La columna de la semana
Héctor A. Huergo
El sector agroindustrial argentino tiene motivos para estar orgulloso. Y a la vez, frustrado.
Los resultados de la Segunda Revolución de las Pampas, que se amasó en los 80 y estalló a mediados de los 90, fueron contundentes: entre 1995 y el 2008, la producción agrícola se duplicó en volumen y cuadruplicó en valor. Esto último, como consecuencia de un cambio en la canasta de productos, con el avance voluptuoso de la soja, cuyo valor duplica al de los cereales. Y también por la mejora de los precios internacionales, que treparon consistentemente desde que despuntó el siglo XXI como consecuencia de la expansión de la demanda.
Al mismo tiempo, crecía la producción de carne vacuna, leche, pollos, entre los principales rubros de la pampa húmeda. Y también se asistía a una sólida expansión de los productos de las economías regionales.
Los excedentes que agobiaron al sector durante décadas se derritieron en la voracidad de millones de nuevos consumidores, generando un nuevo escenario internacional. Una oportunidad única. Y la estábamos aprovechando.
Lo más notable fue que todo este crecimiento ocurrió sin plan oficial alguno. Pero llegó el “experimento K”, que consistió en poner un pie en la puerta giratoria de la historia. Hace cuatro años, cuando se lanzó el Plan Estratégico Agroalimentario (PEA) se plantearon metas tan ambiciosas como factibles.
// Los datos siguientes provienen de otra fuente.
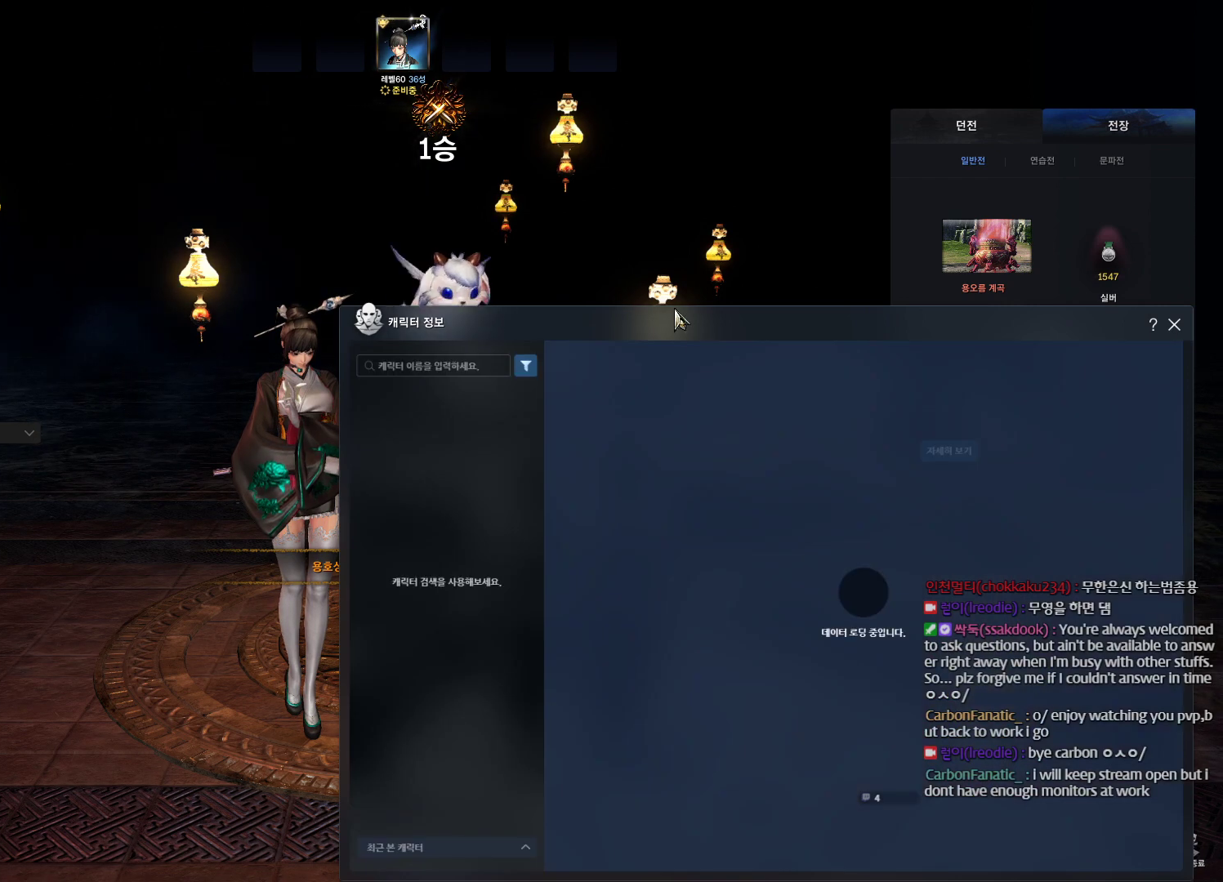
{"keys": [], "mouse": [], "events": []}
Sin embargo, ni siquiera se alcanzan las 100 millones de toneladas de granos, el stock ganadero sigue sin repuntar, la producción de leche está estancada, y las economías regionales de base agrícola crujen amenazadoramente.
Los ideólogos del modelo se están cocinando en la salsa de su ignorancia.
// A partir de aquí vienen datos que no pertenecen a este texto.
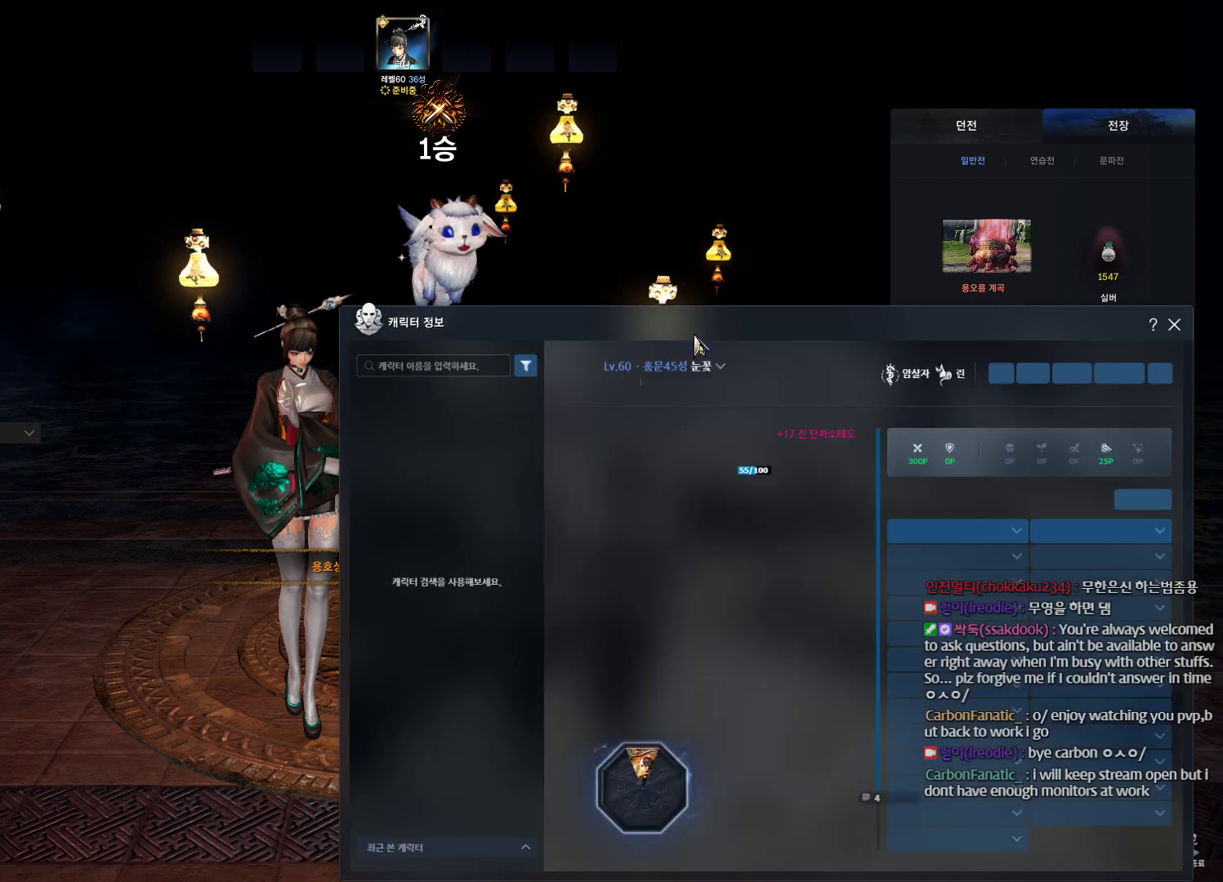
{"keys": [], "mouse": [], "events": []}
El país está acuciado por la falta de divisas, cuando debiera nadar en la abundancia, como en los países vecinos, atravesados por el mismo escenario internacional. Allí no faltan remedios ni insumos ni tampones.
No hablemos de Uruguay, “un país chico” como dicen nuestros planificadores.
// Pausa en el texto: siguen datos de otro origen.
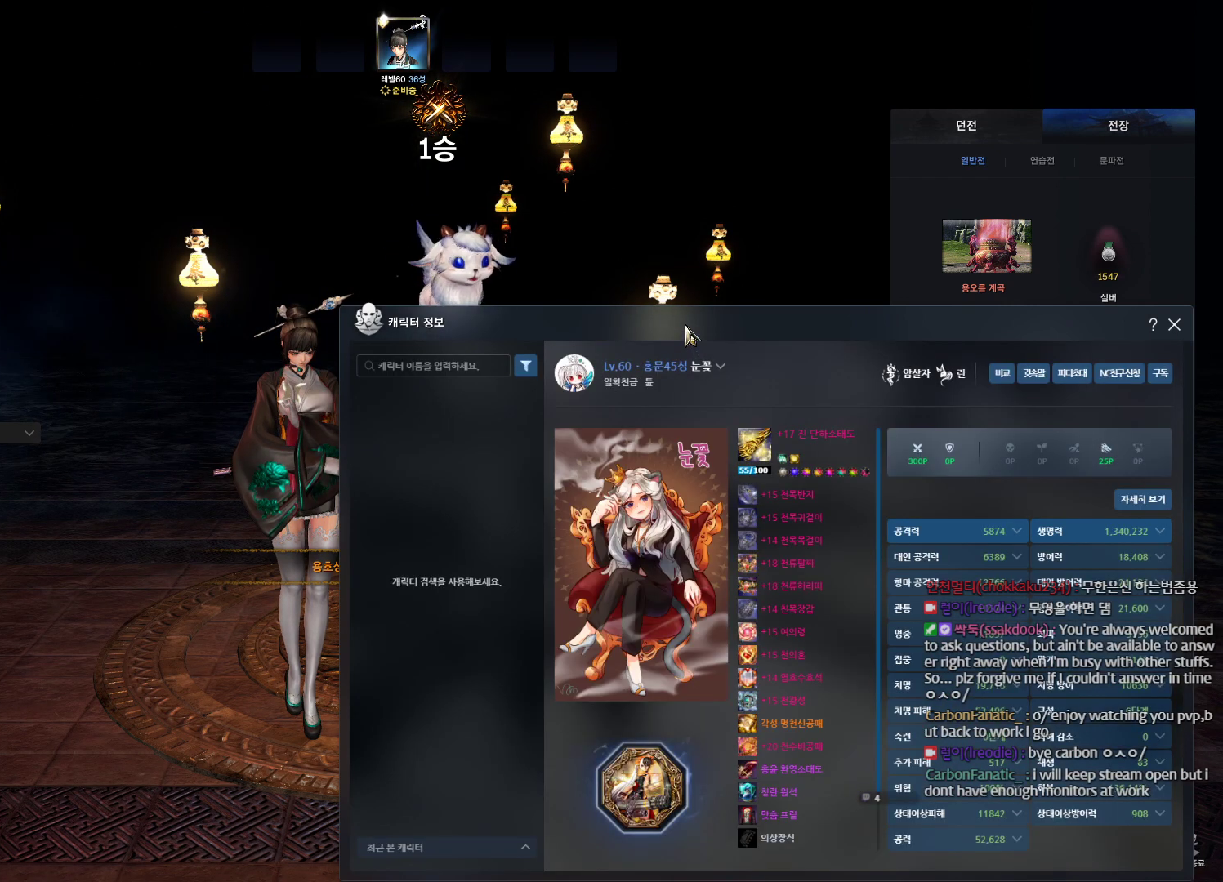
{"keys": [], "mouse": [], "events": []}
Hablemos de Brasil, que para muchos fue un espejo adonde mirarse: se convirtió en el número uno del mundo en café, soja, carne vacuna, pollo, azúcar, jugo de naranja y etanol. Entre 1991 y el 2013 pasó de producir 58 millones de toneladas de granos, a 187.
Como consecuencia de esta expansión, en once años (entre 2002 y 2013) cuadruplicó el ingreso de divisas del sector, pasando de 25 a 100.000 millones de dólares.
El año pasado, el superávit de la balanza comercial agropecuaria alcanzó el récord de 83.000 millones de dólares. El agro se convirtió en la locomotora de la economía, con el 23% del PBI, el 30% del empleo y el 42% de las exportaciones.
Al gobierno de izquierda (Lula primero y Dilma luego, ahora reelegida) jamás se le hubiera ocurrido poner una barreta en la escalera mecánica.
Este crecimiento se convirtió en desarrollo. Corriente arriba, una poderosa industria de maquinaria agrícola, fertilizantes, agroquímicos, semillas. Corriente abajo, la mayor potencia mundial en proteínas animales, fruto de la conversión de granos forrajeros y harina de soja en carnes y lácteos de todo tipo.
Crecen las ciudades y los pueblos. Marilia, en el corazón del estado de San Pablo, alberga industrias como Jacto, con miles de empleados, su propia plataforma logística (que da servicio a otras industrias). John Deere acaba de inaugurar su mayor planta mundial para producir pulverizadoras automotrices, en el estado de Mato Grosso. Es notable: varios hitos de nuestra revolución tecnológica gozan de los beneficios de la expansión.
Desde compañías de semillas (buena parte de la genética de soja viene de las argentinas Nidera y Don Mario) hasta los barrales de fibra de carbono que les provee King Agro desde su planta de San Fernando.
Bueno, a prepararse. Quitar lastre, cortar amarras. No es tan complicado.